More pervasive virus testing and further fiscal stimulus is likely needed to revive consumer confidence and foster growth in the U.S. economy, according to Robert Kaplan, president of the Federal Reserve Bank of Dallas.

“Whatever the government says, until the consumer is willing to resume some of their previous activities, this recovery is not going to be as strong as it could be,” Kaplan said Wednesday in an interview on CNBC. “Until they feel more comfortable they’re not going to fully engage in previous activities, and that you can’t legislate, you can’t stimulate with money. That’s behavioral.”

Consumer spending, which accounts for 70 per cent of the U.S. economy, won’t fully come back until people feel comfortable, and that will require more testing and contact tracing, Kaplan said. The Fed may need to do more in terms of monetary policy, but the economy may also need more fiscal stimulus.

“My guess is we are going to need to do more, but my guess is also you’re going to need to do more fiscal action, whether it’s aid to governments or other fiscal action as we go through this,” said Kaplan, a voter on this year’s rate-setting Federal Open Market Committee.

Congress has passed US$3 trillion in stimulus measures and the Fed has announced nine emergency-lending programs to bolster liquidity in key markets and provide loans to states, municipalities and businesses. The House backed an additional US$3 trillion Democratic economic stimulus bill Friday, but calls for more stimulus from Democrats contrast sharply with the view of Republican lawmakers and U.S. President Donald Trump that the best way to revive the economy is to end state lockdowns aimed at containing the pandemic.

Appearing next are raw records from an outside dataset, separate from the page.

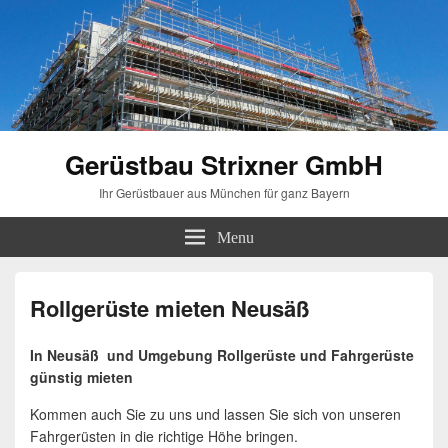
Gerüstbau Strixner GmbH
Ihr Gerüstbauer aus München für ganz Bayern
Menu
Rollgerüste mieten Neusäß
In Neusäß und Umgebung Rollgerüste und Fahrgerüste
günstig mieten
Kommen auch Sie zu uns und lassen Sie sich von unseren
Fahrgerüsten in die richtige Höhe bringen.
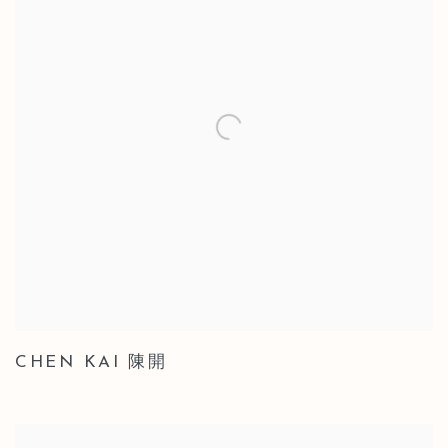
CHEN KAI 陳開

Fed Chairman Jerome Powell appeared before lawmakers along with Treasury Secretary Steven Mnuchin Wednesday for a virtual hearing on the progress of stimulus programs already in place. Powell sought to maintain neutrality in the debate over whether Congress should build on the record stimulus but reiterated his stance that more fiscal aid may be needed, while Mnuchin warned of significant harm to the economy if shutdowns are prolonged.